Can I just deal with how, if we had to particularise miscarriage of justice, we would do so and I will do it briefly with Mr Kemps. Dr Patel performed an esophagectomy on Mr Kemps because he had a cancerous growth, and that is at appeal book 91, line 10. He recommended that operation only after a long discussion about the merits of surgery versus palliative chemotherapy, and that is in the application book at 94, lines 30 to 40. Two anaesthetists concurred with the appellant’s decision that Mr Kemps was fit for the surgery. The first case put to the jury by the judge was that the esophagectomy should not have been performed at all, and that is at application book 99. That was consistent with the case you have heard about.


The complaint was made that Mr Kemps’ health was too precarious for that operation to occur, but it gets much more confusing than that because a second case was put to the jury and that case was that when Mr Kemps had bleeding not caused by incompetent surgery, that Dr Patel delayed too long in looking for the source of the bleeding. In fact, he did look for the source of the bleeding with two other doctors. He could not find it after three hours of looking and unfortunately he had to stop the operation and Mr Kemps died.
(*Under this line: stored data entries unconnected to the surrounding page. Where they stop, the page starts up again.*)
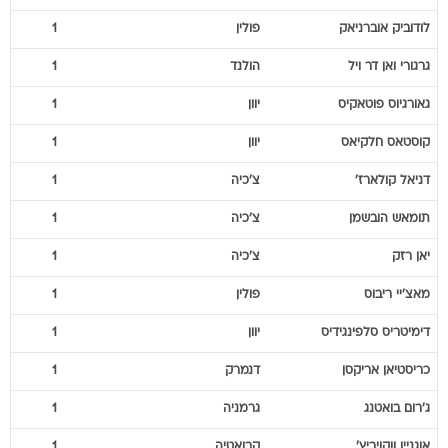
לודוביק
אוברניאק
פולין
1
גרגורי
ואן דר ויל
הולנד
1
גאורגיוס
פוטאקיס
יוון
1
קוסטאס
חלקיאס
יוון
1
דניאל
קולארז'
צ'כיה
1
תומאש
הובשמן
צ'כיה
1
יאן
רזק
צ'כיה
1
מאצ'יי
ריבוס
פולין
1
דימיטריס
סלפינגידיס
יוון
1
כריסטיאן
אריקסן
דנמרק
1
ג'רום
בואטנג
גרמניה
1
אוגניין
ווקויביץ'
קרואטיה
1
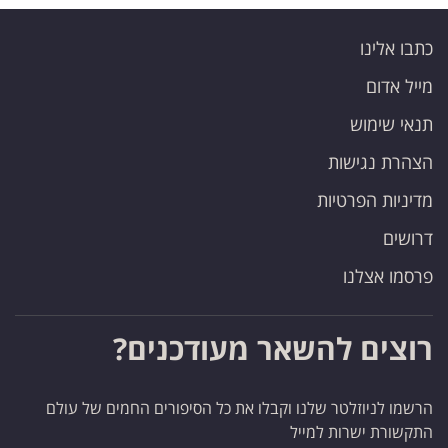
כתבו אלינו
מייל אדום
תנאי שימוש
הצהרת נגישות
מדיניות הפרטיות
דרושים
פרסמו אצלנו
רוצים להשאר מעודכנים?
הרשמו לניוזלטר שלנו וקבלו את כל הסיפורים החמים של עולם
התקשורת ישרות למייל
Now, one interpretation of the verdict of manslaughter in relation to Mr Kemps is that Dr Patel failed to operate soon enough on the second procedure to stop the bleeding when no one was able to establish what the cause of the bleeding was and it was accepted that bleeding had not occurred by incompetent surgery. You will find that at application book 99. The second case is outlined by the trial judge at application book 102 to 103. So if we had to give further particulars about a miscarriage of justice, we would say that was thoroughly confusing and inconsistent with the idea that the applicant was convicted of operating upon Mr Kemps when he was not fit to withstand the operation. There were three doctors who looked at the patient, all three accepted that he was fit. No one said he was not. May it please the Court.


FRENCH CJ: Yes, thank you. This application incidentally required an extension of time and that is not opposed, I gather, Mr Martin?


MR MARTIN: No, it is not.


FRENCH CJ: Yes, all right. So the time is extended. The Court proposes to make a grant of special leave in relation to ground 2 in the draft notice of appeal. The application for special leave in relation to ground 3 will be referred to an expanded court. It will be necessary, Mr Kelly, for you to particularise that ground in such a way as to support an application for the grant of special leave in relation to it. Now, in terms of estimate of time - - -


MR KELLY: Your Honour, if the appeal is to be limited to the ground you have indicated, it would be less than a day and if it includes ground 3, it would be between one - - -


FRENCH CJ: Well, you would bring ground 3 up at the same time, but the question would be whether you had formulated it in such a way as to warrant the grant of special leave. So you have to assume that you are arguing ground 3 as on an appeal unless the Court decided to refuse special leave.


MR KELLY: I beg your pardon. The appeal could go from one to two days, your Honour, with respect.


FRENCH CJ: Yes. Mr Martin?


MR MARTIN: I would accept that it could go up to two days, your Honour, with the addition of ground 3.


FRENCH CJ: Well, that will be the orders. There is a standard instruction as to timeframes for filing of submissions which you should have available to you. Thank you. The Court will adjourn now to reconstitute.